> **Problem description**: Copy every line of the records below verbatim, keeping each value and line in its original order.

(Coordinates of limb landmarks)
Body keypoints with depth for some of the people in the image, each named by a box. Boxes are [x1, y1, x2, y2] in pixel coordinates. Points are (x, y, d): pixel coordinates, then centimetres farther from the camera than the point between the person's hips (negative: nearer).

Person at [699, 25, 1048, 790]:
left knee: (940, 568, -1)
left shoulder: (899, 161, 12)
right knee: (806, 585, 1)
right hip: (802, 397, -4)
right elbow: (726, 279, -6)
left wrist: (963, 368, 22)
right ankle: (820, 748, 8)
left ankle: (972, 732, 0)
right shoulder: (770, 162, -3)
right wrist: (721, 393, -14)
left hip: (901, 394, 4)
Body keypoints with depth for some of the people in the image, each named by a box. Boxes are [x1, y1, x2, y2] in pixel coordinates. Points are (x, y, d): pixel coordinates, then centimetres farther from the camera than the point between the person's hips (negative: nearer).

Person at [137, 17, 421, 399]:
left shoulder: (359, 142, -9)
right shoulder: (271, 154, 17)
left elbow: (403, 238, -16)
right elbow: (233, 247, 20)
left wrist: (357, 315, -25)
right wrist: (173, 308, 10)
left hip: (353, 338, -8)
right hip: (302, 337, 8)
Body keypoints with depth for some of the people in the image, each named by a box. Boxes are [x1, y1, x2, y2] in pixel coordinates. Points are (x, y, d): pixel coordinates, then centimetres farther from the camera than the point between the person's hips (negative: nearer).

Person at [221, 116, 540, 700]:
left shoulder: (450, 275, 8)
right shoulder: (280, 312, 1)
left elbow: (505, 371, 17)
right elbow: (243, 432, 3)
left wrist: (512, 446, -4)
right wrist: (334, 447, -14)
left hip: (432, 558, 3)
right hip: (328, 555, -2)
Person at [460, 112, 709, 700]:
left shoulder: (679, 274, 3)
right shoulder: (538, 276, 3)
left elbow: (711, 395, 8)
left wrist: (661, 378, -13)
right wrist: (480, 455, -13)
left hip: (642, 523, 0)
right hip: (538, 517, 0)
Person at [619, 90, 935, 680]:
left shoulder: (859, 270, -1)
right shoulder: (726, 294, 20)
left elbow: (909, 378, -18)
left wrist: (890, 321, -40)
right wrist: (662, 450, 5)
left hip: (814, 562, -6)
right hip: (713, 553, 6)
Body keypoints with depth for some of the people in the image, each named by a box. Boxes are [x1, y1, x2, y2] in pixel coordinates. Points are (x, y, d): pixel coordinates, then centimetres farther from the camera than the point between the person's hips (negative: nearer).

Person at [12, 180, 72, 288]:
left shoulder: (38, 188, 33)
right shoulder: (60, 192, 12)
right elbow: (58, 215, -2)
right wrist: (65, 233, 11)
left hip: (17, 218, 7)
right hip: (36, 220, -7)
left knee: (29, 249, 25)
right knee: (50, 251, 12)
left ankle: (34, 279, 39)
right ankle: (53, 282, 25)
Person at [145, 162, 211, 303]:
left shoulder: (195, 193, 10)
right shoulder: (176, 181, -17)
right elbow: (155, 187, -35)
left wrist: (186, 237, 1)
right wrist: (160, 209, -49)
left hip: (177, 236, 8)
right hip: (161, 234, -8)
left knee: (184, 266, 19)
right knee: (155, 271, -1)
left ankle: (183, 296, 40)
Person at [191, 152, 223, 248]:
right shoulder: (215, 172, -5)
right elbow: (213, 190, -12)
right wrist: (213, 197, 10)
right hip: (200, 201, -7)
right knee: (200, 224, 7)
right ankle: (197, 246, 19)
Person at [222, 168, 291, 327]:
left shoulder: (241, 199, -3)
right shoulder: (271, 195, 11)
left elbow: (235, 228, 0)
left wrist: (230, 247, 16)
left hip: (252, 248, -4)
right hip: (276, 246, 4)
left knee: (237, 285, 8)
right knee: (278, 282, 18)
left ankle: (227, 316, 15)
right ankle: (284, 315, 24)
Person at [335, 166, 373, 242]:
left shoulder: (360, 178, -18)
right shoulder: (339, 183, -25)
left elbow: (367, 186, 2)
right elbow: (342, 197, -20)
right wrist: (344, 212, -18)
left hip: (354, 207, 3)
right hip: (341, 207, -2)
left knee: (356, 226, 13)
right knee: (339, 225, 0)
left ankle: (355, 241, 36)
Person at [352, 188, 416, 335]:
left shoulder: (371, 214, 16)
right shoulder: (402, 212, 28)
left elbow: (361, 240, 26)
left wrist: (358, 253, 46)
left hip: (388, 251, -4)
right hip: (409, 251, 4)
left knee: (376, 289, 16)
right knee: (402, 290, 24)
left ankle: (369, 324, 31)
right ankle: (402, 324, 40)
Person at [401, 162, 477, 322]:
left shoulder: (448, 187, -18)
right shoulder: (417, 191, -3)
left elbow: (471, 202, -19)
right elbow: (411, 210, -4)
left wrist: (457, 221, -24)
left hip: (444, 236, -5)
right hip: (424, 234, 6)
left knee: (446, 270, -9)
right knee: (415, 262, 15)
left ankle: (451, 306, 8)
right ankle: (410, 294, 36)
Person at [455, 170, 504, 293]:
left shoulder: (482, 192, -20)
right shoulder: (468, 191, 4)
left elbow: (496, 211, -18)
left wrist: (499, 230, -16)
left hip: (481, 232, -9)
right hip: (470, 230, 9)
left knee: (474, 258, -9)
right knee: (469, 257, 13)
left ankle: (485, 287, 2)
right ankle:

> **Output**:
Body keypoints with depth for some of the people in the image, each named by a box. Boxes are [x1, y1, x2, y2] in pixel coordinates. Points are (x, y, d): pixel coordinates, then centimetres farther from the camera than the point between the person's hips (negative: nearer).

Person at [699, 25, 1048, 790]:
left knee: (940, 568, -1)
left shoulder: (899, 161, 12)
right knee: (806, 585, 1)
right hip: (802, 397, -4)
right elbow: (726, 279, -6)
left wrist: (963, 368, 22)
right ankle: (820, 748, 8)
left ankle: (972, 732, 0)
right shoulder: (770, 162, -3)
right wrist: (721, 393, -14)
left hip: (901, 394, 4)
Body keypoints with depth for some of the people in the image, each named by a box. Boxes are [x1, y1, x2, y2] in pixel coordinates. Points are (x, y, d): pixel coordinates, then centimetres farther from the camera than the point between the person's hips (negative: nearer).

Person at [137, 17, 421, 399]:
left shoulder: (359, 142, -9)
right shoulder: (271, 154, 17)
left elbow: (403, 238, -16)
right elbow: (233, 247, 20)
left wrist: (357, 315, -25)
right wrist: (173, 308, 10)
left hip: (353, 338, -8)
right hip: (302, 337, 8)
Body keypoints with depth for some of the people in the image, each named by a box. Boxes are [x1, y1, x2, y2] in pixel coordinates. Points are (x, y, d): pixel coordinates, then centimetres farther from the camera than the point between the person's hips (negative: nearer).

Person at [221, 116, 540, 700]:
left shoulder: (450, 275, 8)
right shoulder: (280, 312, 1)
left elbow: (505, 371, 17)
right elbow: (243, 432, 3)
left wrist: (512, 446, -4)
right wrist: (334, 447, -14)
left hip: (432, 558, 3)
right hip: (328, 555, -2)
Person at [460, 112, 709, 700]:
left shoulder: (679, 274, 3)
right shoulder: (538, 276, 3)
left elbow: (711, 395, 8)
left wrist: (661, 378, -13)
right wrist: (480, 455, -13)
left hip: (642, 523, 0)
right hip: (538, 517, 0)
Person at [619, 90, 935, 680]:
left shoulder: (859, 270, -1)
right shoulder: (726, 294, 20)
left elbow: (909, 378, -18)
left wrist: (890, 321, -40)
right wrist: (662, 450, 5)
left hip: (814, 562, -6)
right hip: (713, 553, 6)
Body keypoints with depth for some of the people in the image, each named by a box. Boxes are [x1, y1, x2, y2] in pixel coordinates. Points are (x, y, d): pixel coordinates, then centimetres farther from the camera than the point between the person's hips (negative: nearer).

Person at [12, 180, 72, 288]:
left shoulder: (38, 188, 33)
right shoulder: (60, 192, 12)
right elbow: (58, 215, -2)
right wrist: (65, 233, 11)
left hip: (17, 218, 7)
right hip: (36, 220, -7)
left knee: (29, 249, 25)
right knee: (50, 251, 12)
left ankle: (34, 279, 39)
right ankle: (53, 282, 25)
Person at [145, 162, 211, 303]:
left shoulder: (195, 193, 10)
right shoulder: (176, 181, -17)
right elbow: (155, 187, -35)
left wrist: (186, 237, 1)
right wrist: (160, 209, -49)
left hip: (177, 236, 8)
right hip: (161, 234, -8)
left knee: (184, 266, 19)
right knee: (155, 271, -1)
left ankle: (183, 296, 40)
Person at [191, 152, 223, 248]:
right shoulder: (215, 172, -5)
right elbow: (213, 190, -12)
right wrist: (213, 197, 10)
right hip: (200, 201, -7)
right knee: (200, 224, 7)
right ankle: (197, 246, 19)
Person at [222, 168, 291, 327]:
left shoulder: (241, 199, -3)
right shoulder: (271, 195, 11)
left elbow: (235, 228, 0)
left wrist: (230, 247, 16)
left hip: (252, 248, -4)
right hip: (276, 246, 4)
left knee: (237, 285, 8)
right knee: (278, 282, 18)
left ankle: (227, 316, 15)
right ankle: (284, 315, 24)
Person at [335, 166, 373, 242]:
left shoulder: (360, 178, -18)
right shoulder: (339, 183, -25)
left elbow: (367, 186, 2)
right elbow: (342, 197, -20)
right wrist: (344, 212, -18)
left hip: (354, 207, 3)
right hip: (341, 207, -2)
left knee: (356, 226, 13)
right knee: (339, 225, 0)
left ankle: (355, 241, 36)
Person at [352, 188, 416, 335]:
left shoulder: (371, 214, 16)
right shoulder: (402, 212, 28)
left elbow: (361, 240, 26)
left wrist: (358, 253, 46)
left hip: (388, 251, -4)
right hip: (409, 251, 4)
left knee: (376, 289, 16)
right knee: (402, 290, 24)
left ankle: (369, 324, 31)
right ankle: (402, 324, 40)
Person at [401, 162, 477, 322]:
left shoulder: (448, 187, -18)
right shoulder: (417, 191, -3)
left elbow: (471, 202, -19)
right elbow: (411, 210, -4)
left wrist: (457, 221, -24)
left hip: (444, 236, -5)
right hip: (424, 234, 6)
left knee: (446, 270, -9)
right knee: (415, 262, 15)
left ankle: (451, 306, 8)
right ankle: (410, 294, 36)
Person at [455, 170, 504, 293]:
left shoulder: (482, 192, -20)
right shoulder: (468, 191, 4)
left elbow: (496, 211, -18)
left wrist: (499, 230, -16)
left hip: (481, 232, -9)
right hip: (470, 230, 9)
left knee: (474, 258, -9)
right knee: (469, 257, 13)
left ankle: (485, 287, 2)
right ankle:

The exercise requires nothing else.